Aim of the exercise: There is a line containing "Figure 3. Treatment" in the entries below. Repeat that line and every line after it exactly, and nothing more.
= = = = =
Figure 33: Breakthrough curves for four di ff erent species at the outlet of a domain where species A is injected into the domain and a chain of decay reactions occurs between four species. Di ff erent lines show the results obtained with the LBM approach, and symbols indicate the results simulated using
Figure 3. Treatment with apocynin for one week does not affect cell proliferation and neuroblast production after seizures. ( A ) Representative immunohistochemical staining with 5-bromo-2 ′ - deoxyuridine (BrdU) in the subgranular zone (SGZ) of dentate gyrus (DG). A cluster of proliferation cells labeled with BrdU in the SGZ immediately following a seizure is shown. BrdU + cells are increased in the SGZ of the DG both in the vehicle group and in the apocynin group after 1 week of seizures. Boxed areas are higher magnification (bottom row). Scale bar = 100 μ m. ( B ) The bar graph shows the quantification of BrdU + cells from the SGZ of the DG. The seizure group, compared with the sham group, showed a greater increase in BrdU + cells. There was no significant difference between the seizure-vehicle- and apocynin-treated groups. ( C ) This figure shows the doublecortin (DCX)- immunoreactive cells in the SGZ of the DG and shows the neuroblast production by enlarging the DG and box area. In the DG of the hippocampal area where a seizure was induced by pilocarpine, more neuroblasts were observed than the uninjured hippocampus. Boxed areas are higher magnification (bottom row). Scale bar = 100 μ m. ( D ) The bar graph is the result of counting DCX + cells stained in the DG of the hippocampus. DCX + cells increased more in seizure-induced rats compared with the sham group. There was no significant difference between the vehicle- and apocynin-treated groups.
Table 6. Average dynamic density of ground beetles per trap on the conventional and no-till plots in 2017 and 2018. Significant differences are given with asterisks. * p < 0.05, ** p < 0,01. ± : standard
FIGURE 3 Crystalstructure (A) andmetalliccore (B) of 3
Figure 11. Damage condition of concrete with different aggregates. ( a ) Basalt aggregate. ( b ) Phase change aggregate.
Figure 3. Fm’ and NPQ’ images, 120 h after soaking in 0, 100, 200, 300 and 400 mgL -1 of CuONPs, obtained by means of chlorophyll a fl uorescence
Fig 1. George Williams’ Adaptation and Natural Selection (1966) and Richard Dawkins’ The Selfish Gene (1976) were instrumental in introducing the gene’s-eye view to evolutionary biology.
= = = = =
Answer box:
Figure 3. Treatment with apocynin for one week does not affect cell proliferation and neuroblast production after seizures. ( A ) Representative immunohistochemical staining with 5-bromo-2 ′ - deoxyuridine (BrdU) in the subgranular zone (SGZ) of dentate gyrus (DG). A cluster of proliferation cells labeled with BrdU in the SGZ immediately following a seizure is shown. BrdU + cells are increased in the SGZ of the DG both in the vehicle group and in the apocynin group after 1 week of seizures. Boxed areas are higher magnification (bottom row). Scale bar = 100 μ m. ( B ) The bar graph shows the quantification of BrdU + cells from the SGZ of the DG. The seizure group, compared with the sham group, showed a greater increase in BrdU + cells. There was no significant difference between the seizure-vehicle- and apocynin-treated groups. ( C ) This figure shows the doublecortin (DCX)- immunoreactive cells in the SGZ of the DG and shows the neuroblast production by enlarging the DG and box area. In the DG of the hippocampal area where a seizure was induced by pilocarpine, more neuroblasts were observed than the uninjured hippocampus. Boxed areas are higher magnification (bottom row). Scale bar = 100 μ m. ( D ) The bar graph is the result of counting DCX + cells stained in the DG of the hippocampus. DCX + cells increased more in seizure-induced rats compared with the sham group. There was no significant difference between the vehicle- and apocynin-treated groups.
Table 6. Average dynamic density of ground beetles per trap on the conventional and no-till plots in 2017 and 2018. Significant differences are given with asterisks. * p < 0.05, ** p < 0,01. ± : standard
FIGURE 3 Crystalstructure (A) andmetalliccore (B) of 3
Figure 11. Damage condition of concrete with different aggregates. ( a ) Basalt aggregate. ( b ) Phase change aggregate.
Figure 3. Fm’ and NPQ’ images, 120 h after soaking in 0, 100, 200, 300 and 400 mgL -1 of CuONPs, obtained by means of chlorophyll a fl uorescence
Fig 1. George Williams’ Adaptation and Natural Selection (1966) and Richard Dawkins’ The Selfish Gene (1976) were instrumental in introducing the gene’s-eye view to evolutionary biology.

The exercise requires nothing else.